Since 1997, eligible taxpayers have been able to exclude up to $250,000 ($500,000 for certain joint returns) realized on the sale of their principal residence.  To qualify, the seller must have owned and used the property as his or her principal residence for at least two years during the five year period ending on the date of sale.  This is the heart of this favorable tax statute for homeowners.  Gain in excess of the amount excluded is typically, though not always, treated as long-term capital gain.  As such, it is generally taxable at the rate of 15% through the end of 2012 when the 0%/15% long-term capital gain rates are scheduled to expire and the new long-term capital gain rates are scheduled to be 10%/20%.

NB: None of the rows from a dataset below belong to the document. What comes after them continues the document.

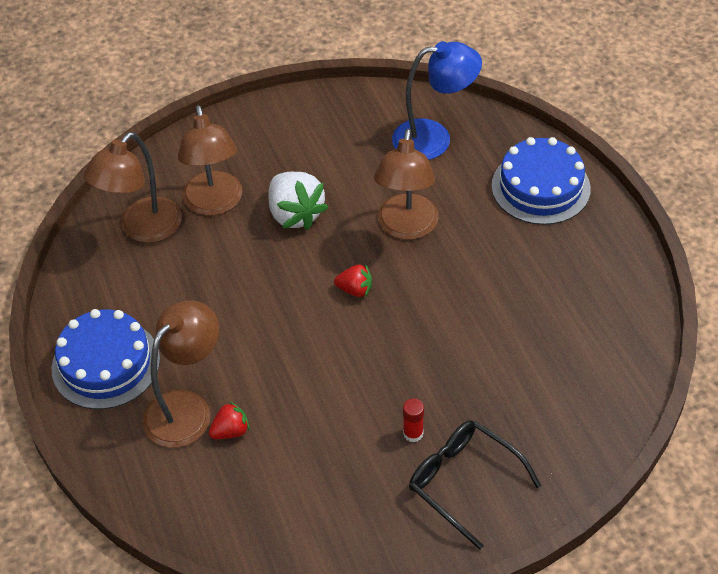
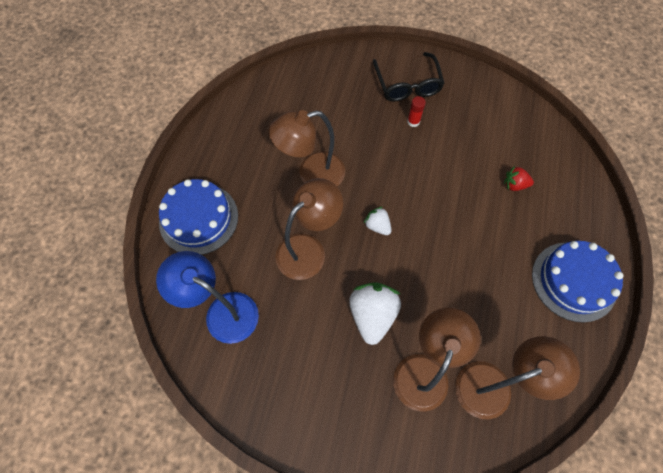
camera: 145 degrees left, 15 degrees up
(187, 408) = (534, 215): brown lamp -> brown lamp (312, 174)
(355, 290) = (377, 226): red strawberry -> white strawberry

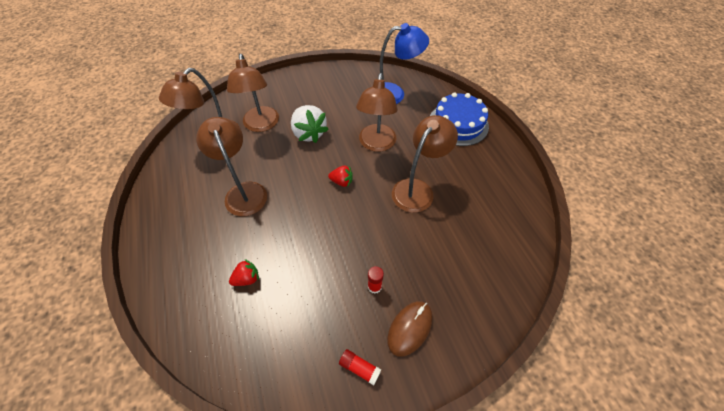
camera: 145 degrees right, 10 degrees down
(377, 226) = (342, 182): white strawberry -> red strawberry
(407, 85) = (409, 328): black glasses -> brown mouse
(457, 84) = (359, 368): none -> red glue stick
(486, 277) = (243, 191): none -> brown lamp
(574, 281) = (172, 224): blue cake -> none

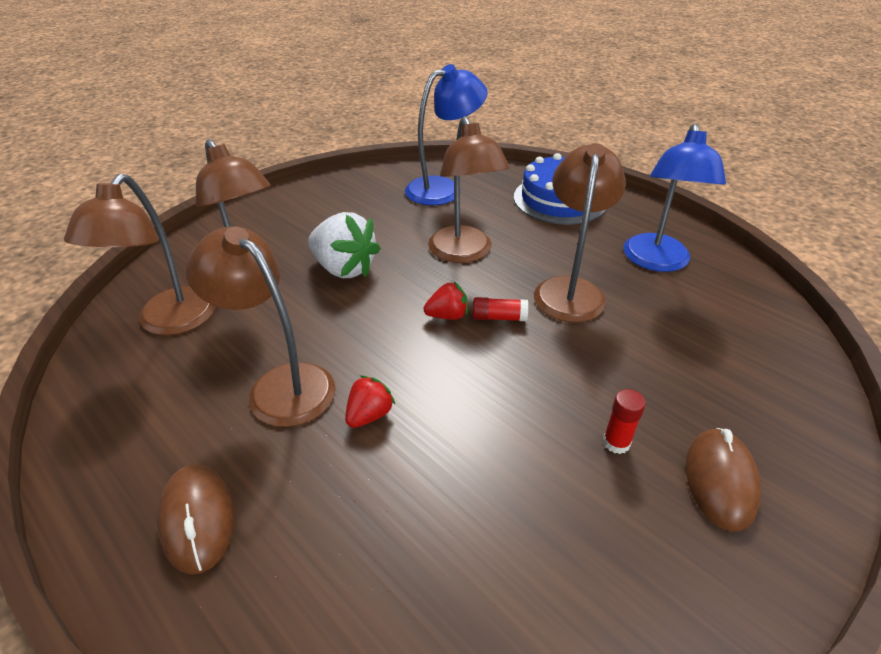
camera: 25 degrees left, 15 degrees down
(180, 244) = (198, 519): none -> brown mouse
(247, 278) = (382, 524): red strawberry -> red strawberry (369, 415)
(359, 368) = (697, 582): red glue stick -> red glue stick (499, 317)
(482, 188) = (656, 262): none -> blue lamp

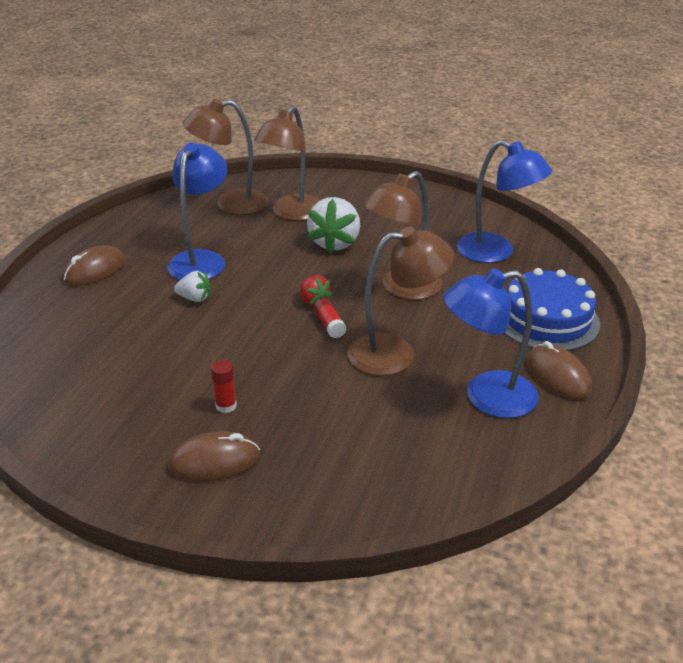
camera: 65 degrees right, 5 degrees down
(280, 385) = (201, 259): brown lamp -> blue lamp
(369, 415) = (195, 298): red strawberry -> white strawberry
(639, 220) = (557, 376): none -> brown mouse

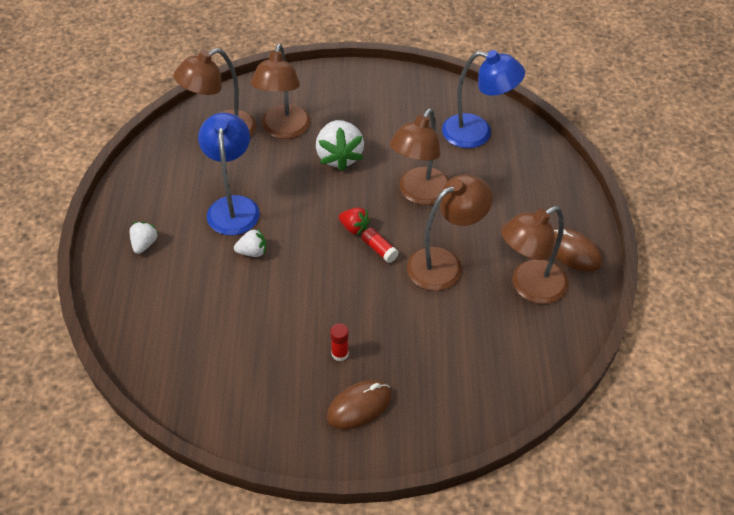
camera: 20 degrees left, 15 degrees up
(95, 270) = (144, 244): brown mouse -> white strawberry
(486, 397) = (529, 287): blue lamp -> brown lamp
(546, 319) = (544, 197): blue cake -> none

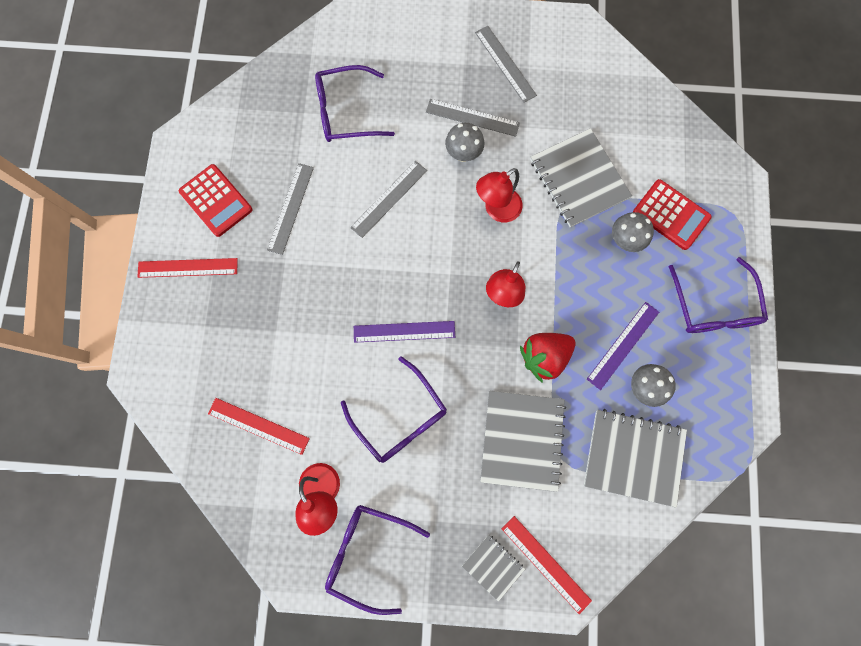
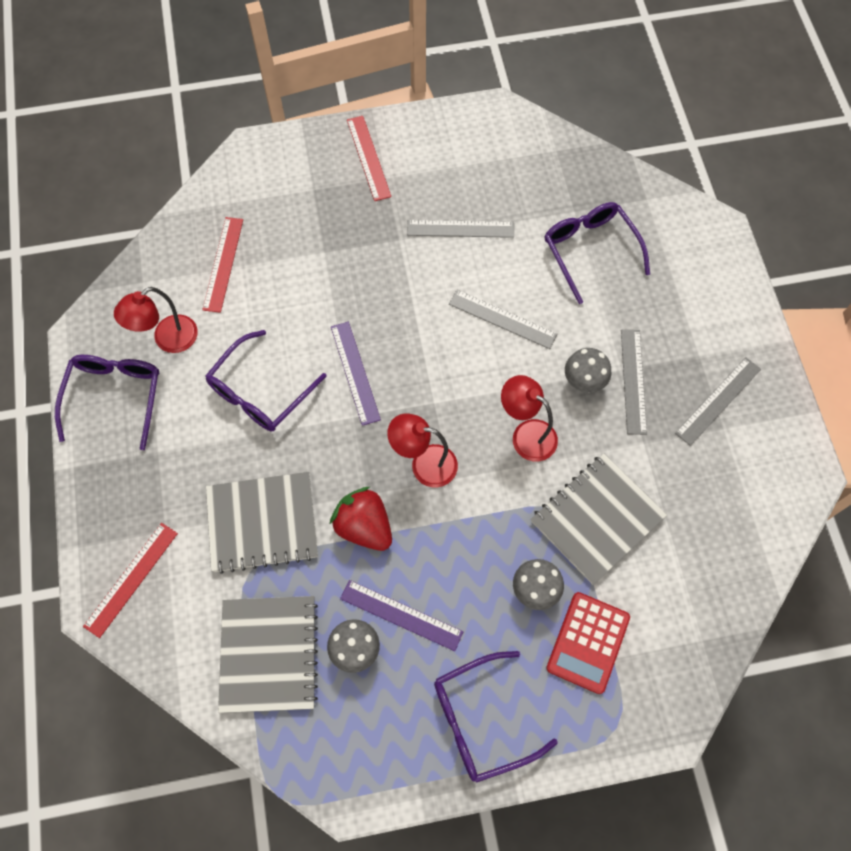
camera: 75 degrees right, 10 degrees down
(216, 201) = (447, 161): red calculator -> none
(493, 566) = (120, 523): grey notebook -> none

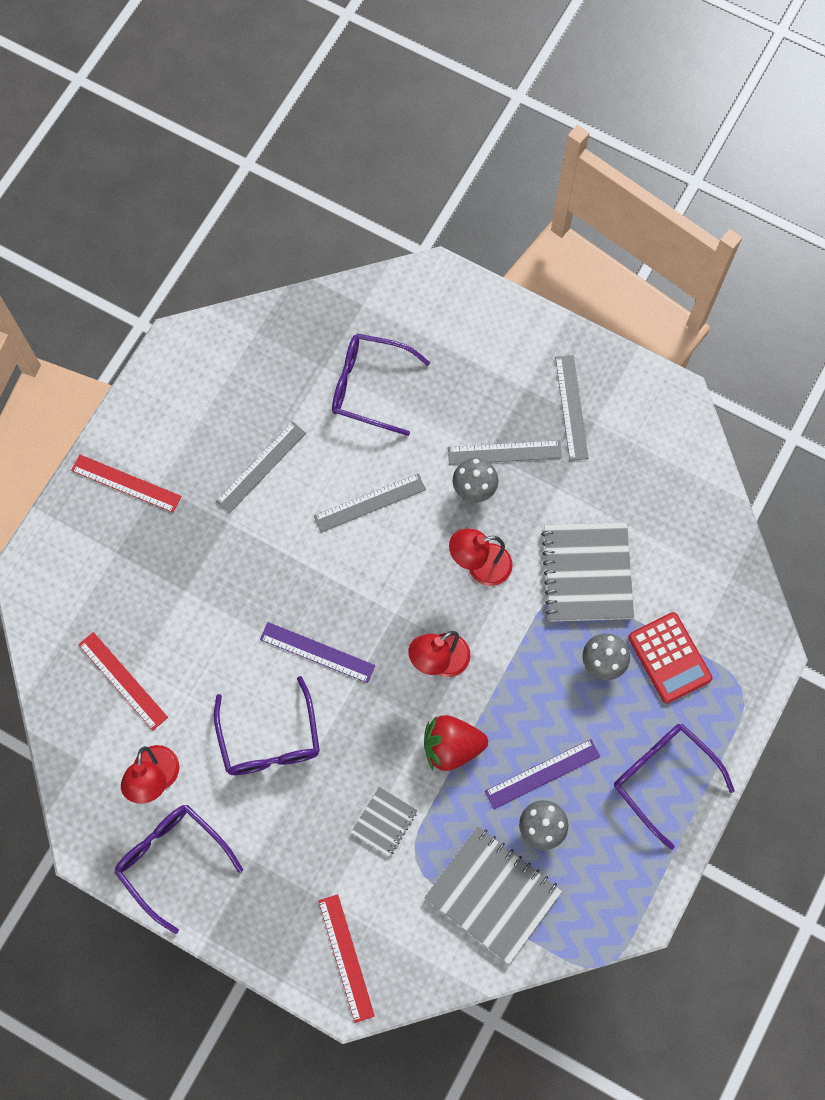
camera: 50 degrees left, 5 degrees up
(262, 523) = (384, 822): grey notebook -> grey notebook, size x0.52
(481, 720) = (663, 778): purple glasses -> purple glasses turned 120 degrees clockwise
(633, 381) = (504, 452): grey ruler -> grey ruler turned 45 degrees counterclockwise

 Generally, under Section 121, taxpayers may exclude up to $250,000 of gain on a principal residence every two years.  Married individuals who jointly own a principal residence but file separate income tax returns may each exclude from gross income up to $250,000 of gain attributable to each spouse’s interest in the residence if all the statutory requirements of Section 121 are met. 

 Husbands and wives who file a joint return for the year of sale may exclude up to $500,000 of gain on the sale of a principal residence if either spouse meets the two-year ownership requirement and both spouses meet the two-year principal residence requirement.  In addition, neither spouse can have excluded gain from the sale of a principal residence within the past two years prior to the sale.  If either spouse fails to meet these requirements, the maximum amount that may be excluded from the sale of the residence is the sum of each spouse Section 121 exclusion determined on a separate basis, as if the individuals had not been married at the time they sold their principal residence. 


 Effective since 2008, the Mortgage Debt Relief Act of 2007 extended the period of time during which a surviving spouse may use the joint-return filer’s $500,000 home-sale gain exclusion.  Previously, the surviving spouse would be treated as a single individual entitled only to a $250,000 exclusion if the residence was sold in the year following the year of death.  Thus, the surviving spouse was entitled to the $500,000 exclusion only to the extent he or she could file a joint return with the deceased spouse’s estate, which occurred only for the tax year in which the spouse died.  The surviving spouse was able to exclude up to $500,000 only by selling the residence before the end of the year in which the spouse died. 
  Unless the rules for a reduced Section 121 gain exclusion apply, a taxpayer may not exclude the gain from the sale of a principal residence if, during the two-year period ending of the date of sale, the taxpayer sold another principal residence for which the gain was excluded.